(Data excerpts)
········

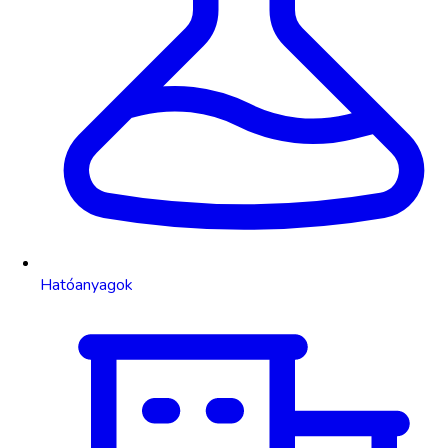
Hatóanyagok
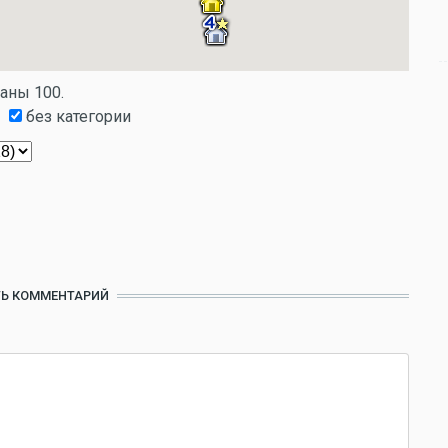
заны 100.
без категории
Ь КОММЕНТАРИЙ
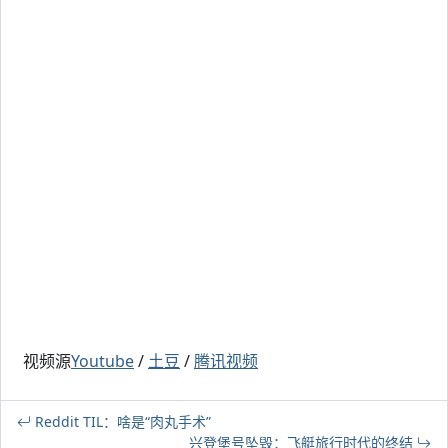
视频源
Youtube
/
土豆
/
腾讯视频
Reddit TIL：啥是“肉丸手术”
兴登堡号坠毁：飞艇旅行时代的终结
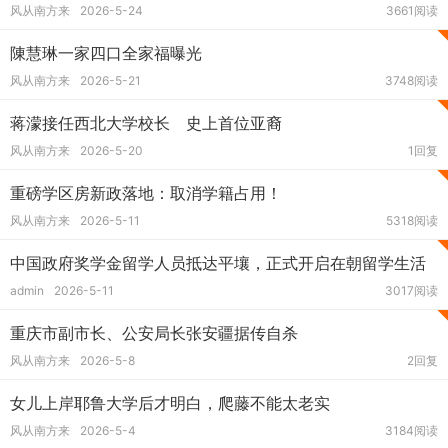
风从南方来
2026-5-24
3661阅读
陳慧琳一家四口全家福曝光
风从南方来
2026-5-21
3748阅读
蒋濛接任西北大学校长 史上首位亚裔
风从南方来
2026-5-20
1回复
重磅学区房新政落地：取消学籍占用！
风从南方来
2026-5-11
5318阅读
中国政府奖学金留学人员抵达平壤，正式开启在朝留学生活
admin
2026-5-11
3017阅读
重庆市副市长、公安局长张安疆据传自杀
风从南方来
2026-5-8
2回复
女儿上岸耶鲁大学后才明白，爬藤不能太老实
风从南方来
2026-5-4
3184阅读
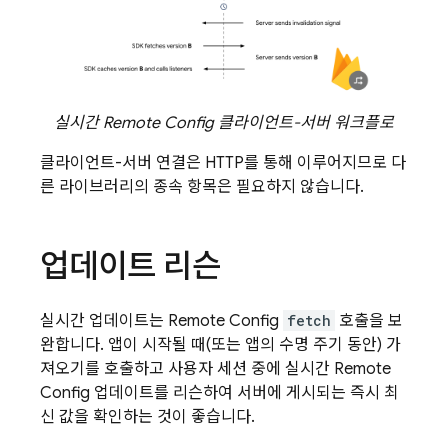
실시간
Remote Config
클라이언트-서버 워크플로
클라이언트-서버 연결은 HTTP를 통해 이루어지므로 다
른 라이브러리의 종속 항목은 필요하지 않습니다.
업데이트 리슨
실시간 업데이트는
Remote Config
fetch
호출을 보
완합니다. 앱이 시작될 때(또는 앱의 수명 주기 동안) 가
져오기를 호출하고 사용자 세션 중에 실시간
Remote
Config
업데이트를 리슨하여 서버에 게시되는 즉시 최
신 값을 확인하는 것이 좋습니다.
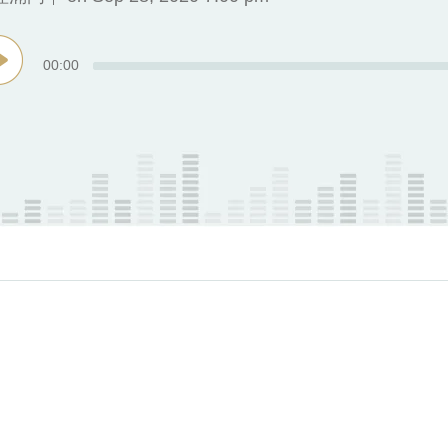
00
:
00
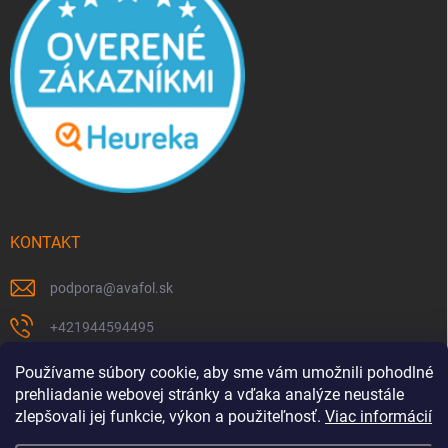
KONTAKT
podpora
@
avafol.sk
+421944594495
https://www.facebook.com/p/avafolsk-100091961793102/
Používame súbory cookie, aby sme vám umožnili pohodlné
prehliadanie webovej stránky a vďaka analýze neustále
avafol.sk/
zlepšovali jej funkcie, výkon a použiteľnosť.
Viac informácií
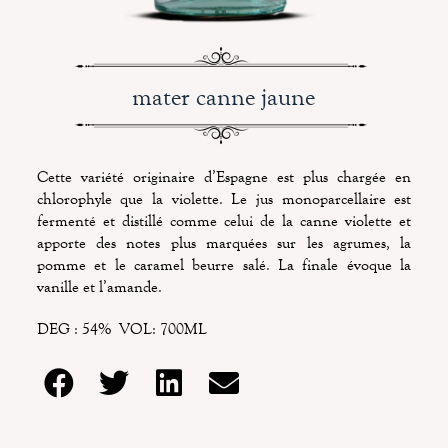
mater canne jaune
Cette variété originaire d’Espagne est plus chargée en
chlorophyle que la violette. Le jus monoparcellaire est
fermenté et distillé comme celui de la canne violette et
apporte des notes plus marquées sur les agrumes, la
pomme et le caramel beurre salé. La finale évoque la
vanille et l’amande.
DEG : 54% VOL: 700ML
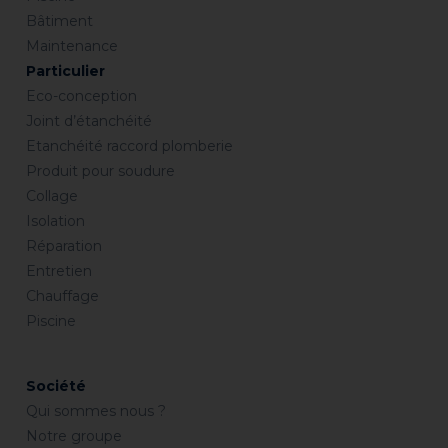
Bâtiment
Maintenance
Particulier
Eco-conception
Joint d’étanchéité
Etanchéité raccord plomberie
Produit pour soudure
Collage
Isolation
Réparation
Entretien
Chauffage
Piscine
Société
Qui sommes nous ?
Notre groupe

········

Transcribe the entries above verbatim, excluding any image.

_Solution_
Hatóanyagok
заны 100.
без категории
Ь КОММЕНТАРИЙ
视频源
Youtube
/
土豆
/
腾讯视频
Reddit TIL：啥是“肉丸手术”
兴登堡号坠毁：飞艇旅行时代的终结
风从南方来
2026-5-24
3661阅读
陳慧琳一家四口全家福曝光
风从南方来
2026-5-21
3748阅读
蒋濛接任西北大学校长 史上首位亚裔
风从南方来
2026-5-20
1回复
重磅学区房新政落地：取消学籍占用！
风从南方来
2026-5-11
5318阅读
中国政府奖学金留学人员抵达平壤，正式开启在朝留学生活
admin
2026-5-11
3017阅读
重庆市副市长、公安局长张安疆据传自杀
风从南方来
2026-5-8
2回复
女儿上岸耶鲁大学后才明白，爬藤不能太老实
风从南方来
2026-5-4
3184阅读
실시간
Remote Config
클라이언트-서버 워크플로
클라이언트-서버 연결은 HTTP를 통해 이루어지므로 다
른 라이브러리의 종속 항목은 필요하지 않습니다.
업데이트 리슨
실시간 업데이트는
Remote Config
fetch
호출을 보
완합니다. 앱이 시작될 때(또는 앱의 수명 주기 동안) 가
져오기를 호출하고 사용자 세션 중에 실시간
Remote
Config
업데이트를 리슨하여 서버에 게시되는 즉시 최
신 값을 확인하는 것이 좋습니다.
00
:
00
KONTAKT
podpora
@
avafol.sk
+421944594495
https://www.facebook.com/p/avafolsk-100091961793102/
Používame súbory cookie, aby sme vám umožnili pohodlné
prehliadanie webovej stránky a vďaka analýze neustále
avafol.sk/
zlepšovali jej funkcie, výkon a použiteľnosť.
Viac informácií
mater canne jaune
Cette variété originaire d’Espagne est plus chargée en
chlorophyle que la violette. Le jus monoparcellaire est
fermenté et distillé comme celui de la canne violette et
apporte des notes plus marquées sur les agrumes, la
pomme et le caramel beurre salé. La finale évoque la
vanille et l’amande.
DEG : 54% VOL: 700ML
Bâtiment
Maintenance
Particulier
Eco-conception
Joint d’étanchéité
Etanchéité raccord plomberie
Produit pour soudure
Collage
Isolation
Réparation
Entretien
Chauffage
Piscine
Société
Qui sommes nous ?
Notre groupe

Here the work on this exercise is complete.